告白7 : 7 / 11



「行かない」

後ろ手を引かれると同時、断固とした強い声。
振り返ると、整った顔が真剣な表情を作っていた。

「え、せんぱ…」
「あっち行くよ、翔」

すぐそばの金色に導かれ、だんだんと遠くなっていく4つの後ろ姿。

…あれ、一つ足りない…




「どこ行くんだよ」

焦る頭のどこか冷静だった部分がその疑問を抱いた時、もう片方の手を同じくらいの力で掴まれた。
その低い声に気付いたのか、俺の歩みが進まないことに気付いたのか、神野さんも足を止めた。

神野さんと、鋭い目付きの恭祐くんの視線が、交わる。



「…どこ行くんだよ」
「どこでもいいだろ」

「良くねーよ」

今日はお祭りで、周りには人がたくさんいて、わいわい賑わっているはずなのに。
俺の耳に入ってくる声は、先輩たちのものの2つだけ。
両の手首が、きゅうと締め付けられた。



「…お前に、引き止める権利なんかない」



だけどすぐ、その圧迫感の1つが消えた。
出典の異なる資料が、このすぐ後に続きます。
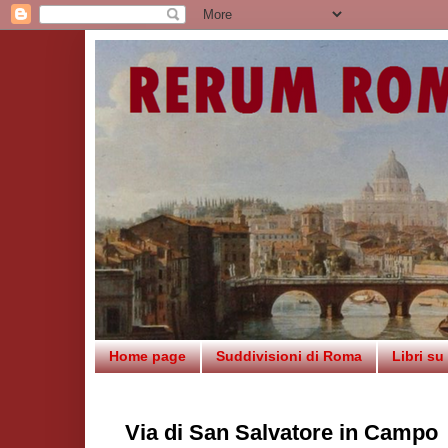
Home page
Suddivisioni di Roma
Libri s
Via di San Salvatore in Campo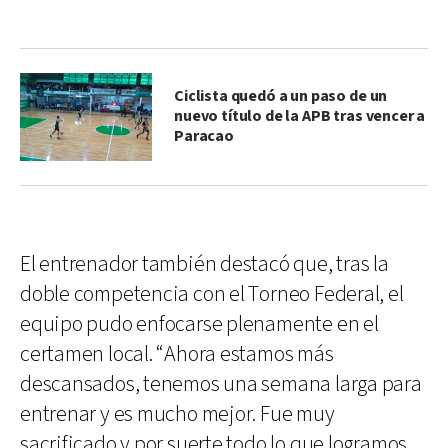
Ciclista quedó a un paso de un
nuevo título de la APB tras vencer a
Paracao
El entrenador también destacó que, tras la
doble competencia con el Torneo Federal, el
equipo pudo enfocarse plenamente en el
certamen local. “Ahora estamos más
descansados, tenemos una semana larga para
entrenar y es mucho mejor. Fue muy
sacrificado y por suerte todo lo que logramos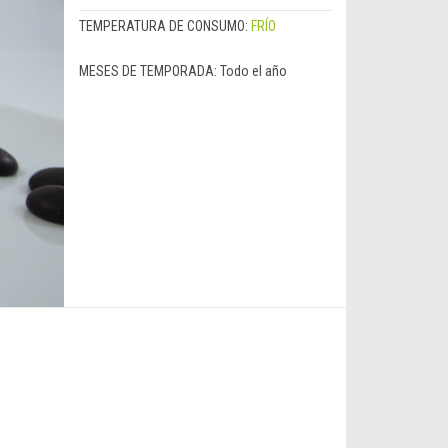
TEMPERATURA DE CONSUMO:
FRÍO
MESES DE TEMPORADA:
Todo el año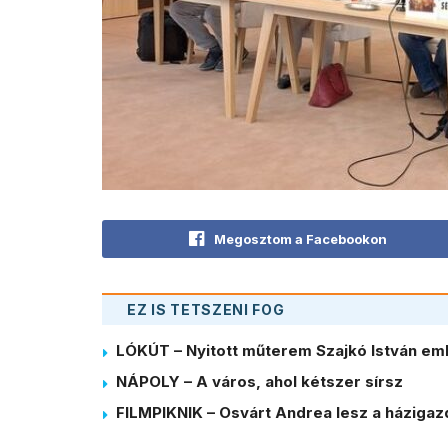
Megosztom a Facebookon
EZ IS TETSZENI FOG
LÓKÚT – Nyitott műterem Szajkó István em
NÁPOLY – A város, ahol kétszer sírsz
FILMPIKNIK – Osvárt Andrea lesz a házigaz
代わりに、もう1つの圧迫感がぎゅっと強くなる。強い力で、引かれる。
ただならぬ雰囲気に、何度も代わる代わる、神野さんの背中と恭祐くんの真顔を見つめた。

そのうち、恭祐くんの姿だけが人混みに埋もれていった。



「せ、せんぱ…」

俺のことなんて全くお構い無しに、先輩は人々の間をかき分け進んでいく。
纏うオーラに気圧されて、俺の声は弱々しく萎んだ。